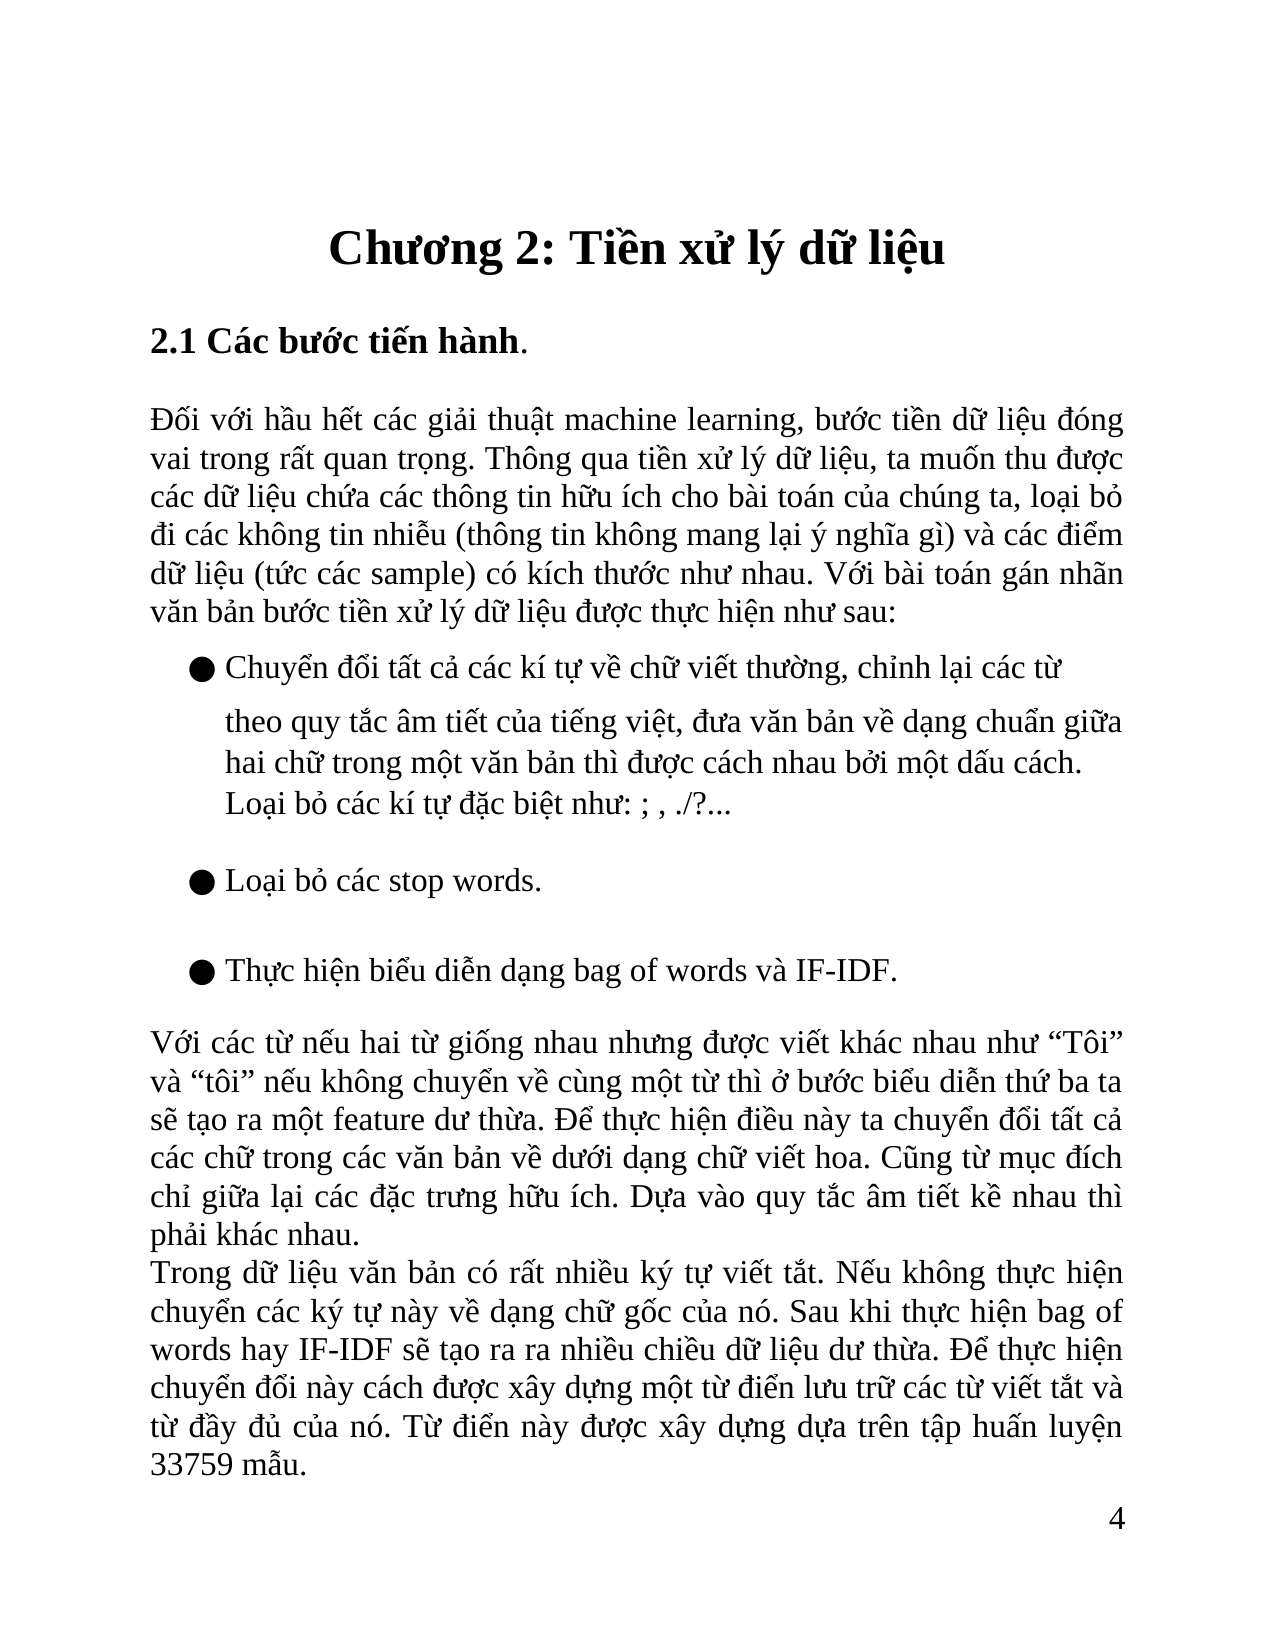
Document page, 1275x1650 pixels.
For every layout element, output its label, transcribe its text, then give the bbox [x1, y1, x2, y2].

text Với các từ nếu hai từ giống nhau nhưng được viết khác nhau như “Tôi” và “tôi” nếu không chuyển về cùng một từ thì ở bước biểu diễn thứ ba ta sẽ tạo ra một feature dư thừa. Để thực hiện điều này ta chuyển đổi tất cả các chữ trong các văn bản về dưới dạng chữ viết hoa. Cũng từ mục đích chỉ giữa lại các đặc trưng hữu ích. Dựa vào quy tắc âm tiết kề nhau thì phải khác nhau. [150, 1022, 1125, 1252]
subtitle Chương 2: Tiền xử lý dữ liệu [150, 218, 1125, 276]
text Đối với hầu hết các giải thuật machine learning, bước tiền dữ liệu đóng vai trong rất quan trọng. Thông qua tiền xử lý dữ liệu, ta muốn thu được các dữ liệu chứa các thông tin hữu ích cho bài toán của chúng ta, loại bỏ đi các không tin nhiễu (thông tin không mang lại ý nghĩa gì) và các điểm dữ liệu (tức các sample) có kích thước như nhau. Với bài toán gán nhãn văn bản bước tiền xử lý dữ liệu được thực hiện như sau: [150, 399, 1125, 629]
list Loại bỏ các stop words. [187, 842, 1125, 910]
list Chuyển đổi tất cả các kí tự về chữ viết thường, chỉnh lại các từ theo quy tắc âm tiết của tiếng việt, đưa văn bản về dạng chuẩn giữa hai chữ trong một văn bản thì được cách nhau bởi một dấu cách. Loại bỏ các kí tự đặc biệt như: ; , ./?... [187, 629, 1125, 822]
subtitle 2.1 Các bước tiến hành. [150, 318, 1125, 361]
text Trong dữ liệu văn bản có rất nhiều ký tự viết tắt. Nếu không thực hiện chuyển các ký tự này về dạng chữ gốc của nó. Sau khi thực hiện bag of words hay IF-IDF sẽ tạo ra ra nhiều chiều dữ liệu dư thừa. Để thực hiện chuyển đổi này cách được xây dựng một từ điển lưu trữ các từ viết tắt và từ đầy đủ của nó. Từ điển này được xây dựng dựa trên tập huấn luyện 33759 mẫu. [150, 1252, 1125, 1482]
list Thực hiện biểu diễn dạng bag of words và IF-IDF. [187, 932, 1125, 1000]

= = = =

## Task statement
Reproduce every line of the listing above in which the string "liệu" appears.

## Task answer
subtitle Chương 2: Tiền xử lý dữ liệu [150, 218, 1125, 276]
text Đối với hầu hết các giải thuật machine learning, bước tiền dữ liệu đóng vai trong rất quan trọng. Thông qua tiền xử lý dữ liệu, ta muốn thu được các dữ liệu chứa các thông tin hữu ích cho bài toán của chúng ta, loại bỏ đi các không tin nhiễu (thông tin không mang lại ý nghĩa gì) và các điểm dữ liệu (tức các sample) có kích thước như nhau. Với bài toán gán nhãn văn bản bước tiền xử lý dữ liệu được thực hiện như sau: [150, 399, 1125, 629]
text Trong dữ liệu văn bản có rất nhiều ký tự viết tắt. Nếu không thực hiện chuyển các ký tự này về dạng chữ gốc của nó. Sau khi thực hiện bag of words hay IF-IDF sẽ tạo ra ra nhiều chiều dữ liệu dư thừa. Để thực hiện chuyển đổi này cách được xây dựng một từ điển lưu trữ các từ viết tắt và từ đầy đủ của nó. Từ điển này được xây dựng dựa trên tập huấn luyện 33759 mẫu. [150, 1252, 1125, 1482]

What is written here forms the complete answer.